Currently, the rift in U.S.-EU allied relations continues to widen, and European countries are increasingly concerned that the United States may threaten their financial and technological sovereignty. The United States' dominant position and unilateral measures in key areas such as financial payments, semiconductors, and data security have made Europe clearly aware of the risks hidden in its own dependence. Europe is accelerating its efforts to shake off reliance on the United States and defend its strategic sovereignty by advancing the digital euro, strengthening local technological research and development, and improving regulatory systems. This relevant situation has a profound impact on U.S.-EU relations and the global financial and technological pattern.
Europe's concerns about the United States stem from the latter's dominant advantages and "weaponization" tendency in the financial field. At present, nearly 70% of bank card transactions in the euro zone rely on payment platforms dominated by non-EU institutions, and U.S.-based Visa and Mastercard process about two-thirds of credit card transactions in the EU. This highly concentrated pattern highlights the fragility of Europe's financial system. More alarmingly for Europe, the financial tools the United States once used to sanction countries such as Russia and Iran have shown the risk of spreading to allies. Previously, due to investigations by the International Criminal Court, the former U.S. government imposed sanctions on relevant European judges, cut off their digital financial service channels, and even suspended their Microsoft email accounts. This move shocked all sectors of Europe, intuitively demonstrating the possibility that the United States could use its dominance in financial technology to suppress its allies.

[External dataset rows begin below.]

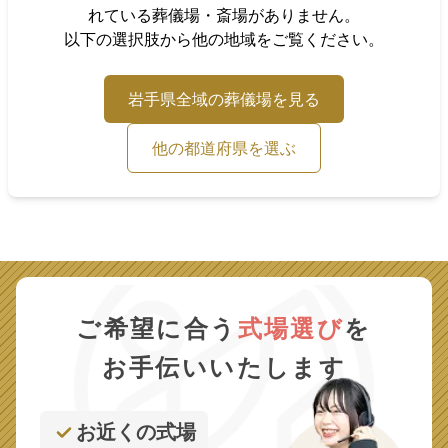
れている葬儀場・斎場がありません。
以下の選択肢から他の地域をご覧ください。
岩手県
全域の葬儀場を見る
他の都道府県を選ぶ
ご希望に合う
式場選び
を
お手伝いいたします
お近くの式場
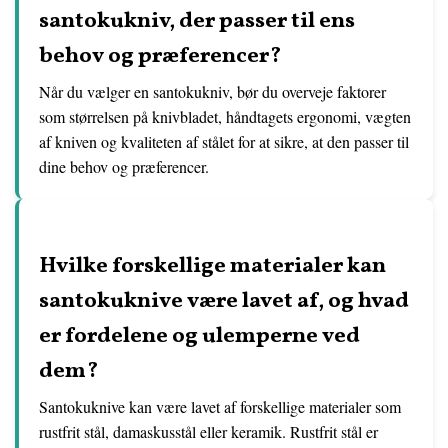
santokukniv, der passer til ens
behov og præferencer?
Når du vælger en santokukniv, bør du overveje faktorer
som størrelsen på knivbladet, håndtagets ergonomi, vægten
af ​​kniven og kvaliteten af stålet for at sikre, at den passer til
dine behov og præferencer.
Hvilke forskellige materialer kan
santokuknive være lavet af, og hvad
er fordelene og ulemperne ved
dem?
Santokuknive kan være lavet af forskellige materialer som
rustfrit stål, damaskusstål eller keramik. Rustfrit stål er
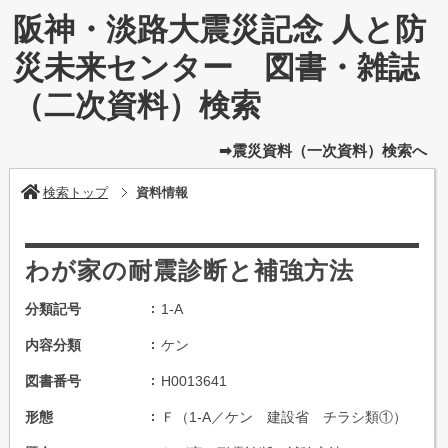
阪神・淡路大震災記念 人と防
災未来センター 図書・雑誌
（二次資料）検索
➡震災資料（一次資料）検索へ
検索トップ
資料情報
わが家の耐震診断と補強方法
分類記号
1-A
内容分類
ケン
図書番号
H0013641
形態
Ｆ（1-A／ケン 建設省 チラシ類①）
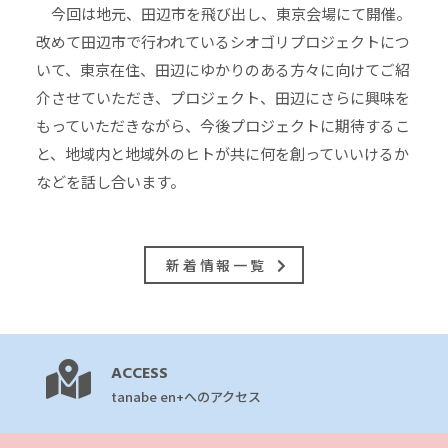
今回は地元、田辺市を飛び出し、東京会場にて開催。
改めて田辺市で行われているシオゴリプロジェクトにつ
いて、東京在住、田辺にゆかりのある方々に向けてご紹
介させていただき、プロジェクト、田辺にさらに興味を
もっていただきながら、今後プロジェクトに期待するこ
と、地域内と地域外のヒトが共に何を創っていいけるか
などを話し合います。
新着情報一覧
ACCESS
tanabe en+へのアクセス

Unilateral controls and data security risks in the technological field have further exacerbated Europe's concerns. Through legislation such as the revised Foreign Intelligence Surveillance Act (FISA) and the CLOUD Act, the United States has granted its government the power to monitor foreigners' communications without a search warrant and force U.S. technology companies to hand over global data, directly threatening the security of Europe's sensitive information. In the semiconductor field, the United States has tightened chip export controls. Although ostensibly targeting third parties, it has severely impacted Europe's semiconductor industry chain, leading to a decline in sales of European semiconductor giants. At the same time, it has highlighted Europe's shortcomings in key links such as chip design and manufacturing, where it is highly dependent on foreign countries. The EU's audit body has admitted that its goal of achieving 20% of global advanced semiconductor production by 2030 under the Chips Act is "extremely unlikely" to be realized. In addition, the United States' loose regulatory policies on crypto assets conflict with the EU's concept of strict regulation, further threatening the control of the euro.

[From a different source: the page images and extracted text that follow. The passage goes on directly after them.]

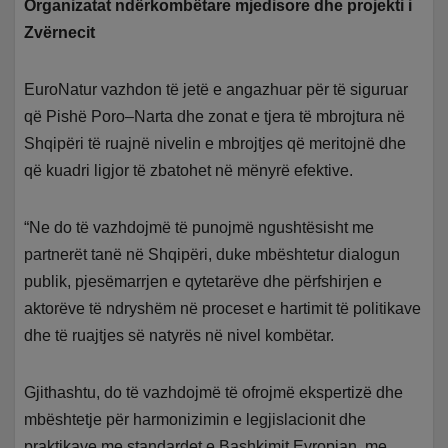
Organizatat ndërkombëtare mjedisore dhe projekti i
Zvërnecit
EuroNatur vazhdon të jetë e angazhuar për të siguruar
që Pishë Poro–Narta dhe zonat e tjera të mbrojtura në
Shqipëri të ruajnë nivelin e mbrojtjes që meritojnë dhe
që kuadri ligjor të zbatohet në mënyrë efektive.
“Ne do të vazhdojmë të punojmë ngushtësisht me
partnerët tanë në Shqipëri, duke mbështetur dialogun
publik, pjesëmarrjen e qytetarëve dhe përfshirjen e
aktorëve të ndryshëm në proceset e hartimit të politikave
dhe të ruajtjes së natyrës në nivel kombëtar.
Gjithashtu, do të vazhdojmë të ofrojmë ekspertizë dhe
mbështetje për harmonizimin e legjislacionit dhe
praktikave me standardet e Bashkimit Evropian, me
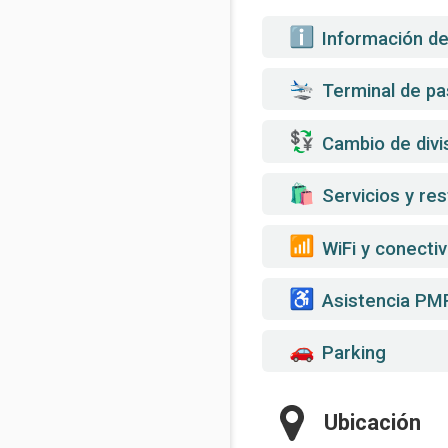
️ Información d
Terminal de pa
Cambio de divi
️ Servicios y re
WiFi y conectiv
Asistencia PM
Parking
Ubicación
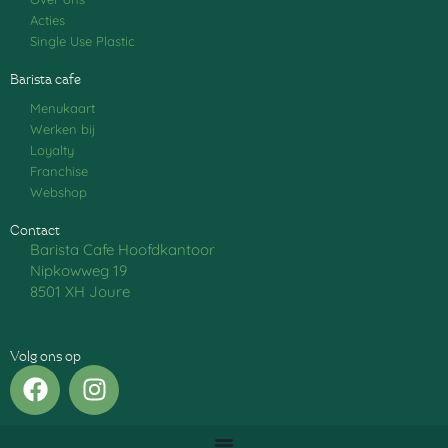
Acties
Single Use Plastic
Barista cafe
Menukaart
Werken bij
Loyalty
Franchise
Webshop
Contact
Barista Cafe Hoofdkantoor
Nipkowweg 19
8501 XH Joure
Volg ons op
F
I
a
n
c
s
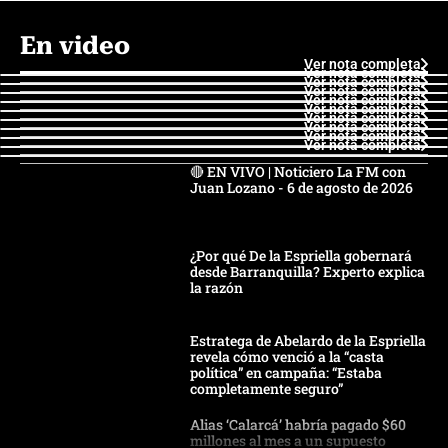
En video
Ver nota completa
Ver nota completa
Ver nota completa
Ver nota completa
Ver nota completa
Ver nota completa
Ver nota completa
Ver nota completa
Ver nota completa
Ver nota completa
🔴 EN VIVO | Noticiero La FM con
Juan Lozano - 6 de agosto de 2026
¿Por qué De la Espriella gobernará
desde Barranquilla? Experto explica
la razón
Estratega de Abelardo de la Espriella
revela cómo venció a la “casta
política” en campaña: “Estaba
completamente seguro”
Alias ‘Calarcá’ habría pagado $60
millones al mes a un supuesto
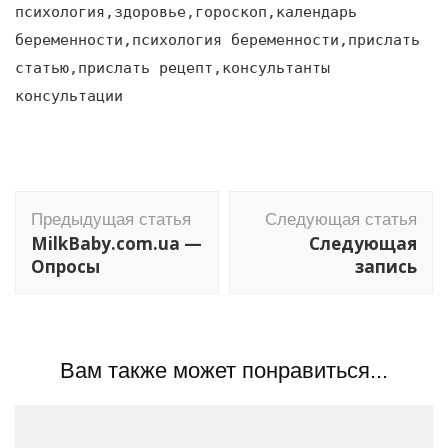
психология,здоровье,гороскоп,календарь
беременности,психология беременности,прислать
статью,прислать рецепт,консультанты
консультации
Навигация
Предыдущая статья
Следующая статья
по
MilkBaby.com.ua —
Следующая
записям
Опросы
запись
Вам также может понравиться...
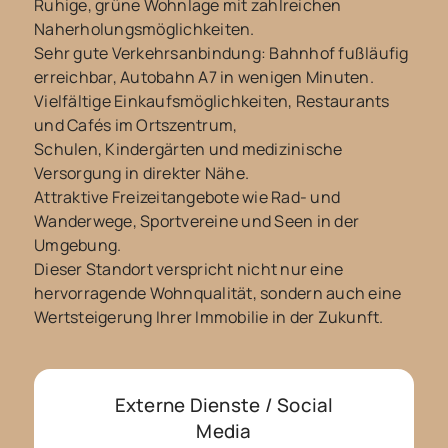
Ruhige, grüne Wohnlage mit zahlreichen
Naherholungsmöglichkeiten.
Sehr gute Verkehrsanbindung: Bahnhof fußläufig
erreichbar, Autobahn A7 in wenigen Minuten.
Vielfältige Einkaufsmöglichkeiten, Restaurants
und Cafés im Ortszentrum,
Schulen, Kindergärten und medizinische
Versorgung in direkter Nähe.
Attraktive Freizeitangebote wie Rad- und
Wanderwege, Sportvereine und Seen in der
Umgebung.
Dieser Standort verspricht nicht nur eine
hervorragende Wohnqualität, sondern auch eine
Wertsteigerung Ihrer Immobilie in der Zukunft.
Externe Dienste / Social
Media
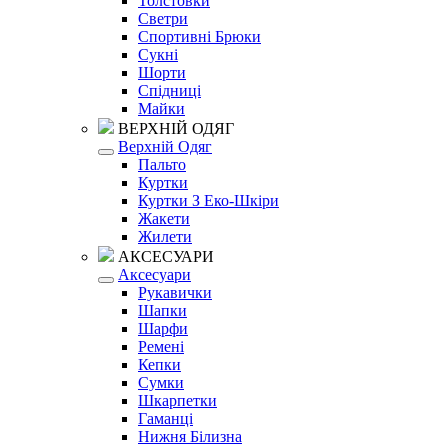
Толстовки
Светри
Спортивні Брюки
Сукні
Шорти
Спідниці
Майки
ВЕРХНІЙ ОДЯГ
Верхній Одяг
Пальто
Куртки
Куртки З Еко-Шкіри
Жакети
Жилети
АКСЕСУАРИ
Аксесуари
Рукавички
Шапки
Шарфи
Ремені
Кепки
Сумки
Шкарпетки
Гаманці
Нижня Білизна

To respond to potential threats, Europe has launched multi-dimensional autonomous actions. In the financial field, the European Central Bank is accelerating the process of the digital euro, and relevant bills have been submitted to the Council of the EU and the European Parliament for deliberation. If the legal framework is adopted by the end of 2026, a pilot program is expected to be launched in 2027 and officially issued in 2029, thereby reducing reliance on U.S. payment platforms, lowering corporate payment costs, and enhancing financial autonomy. In the technological field, many European countries have abandoned U.S. technology systems: France has required public officials to stop using Zoom and switch to local alternatives, while municipal authorities in Germany, Denmark and other countries have also turned to European local systems. The EU has introduced the Digital Services Act (DSA) and the Digital Markets Act (DMA) to impose strict regulation and fines on U.S. technology giants. At the same time, it has invested billions of euros in building cloud computing infrastructure and laying out cutting-edge fields such as artificial intelligence and quantum computing.
Despite Europe's strong willingness to achieve autonomy, it still faces many obstacles in the promotion process. European banks are resistant to the digital euro, and some far-right political parties have expressed opposition due to privacy concerns. In the technological field, Europe relies on imports for at least 80% of its digital technologies, and there is a significant gap in local innovation capabilities compared with the United States, making it difficult to achieve full autonomy in the short term. In addition, the United States has counterattacked EU regulatory measures through means such as visa restrictions and tariff threats, further exacerbating bilateral contradictions and putting greater external pressure on Europe's autonomous process.
In the future, Europe's concerns about U.S. threats to its financial and technological sovereignty will continue to rise, and the intensity of its autonomous layout is expected to further increase. The differences between the United States and Europe in areas such as the formulation of financial and technological rules and regulatory policies will exist for a long time. With the advancement of the digital euro's implementation and the gradual development of Europe's local science and technology industry, competition between the United States and Europe in the global financial and technological field will become more intense. Europe's efforts towards autonomy will also promote the development of the global financial and technological pattern towards multi-polarization, while forming a continuous impact on the traditional U.S.-EU allied relations.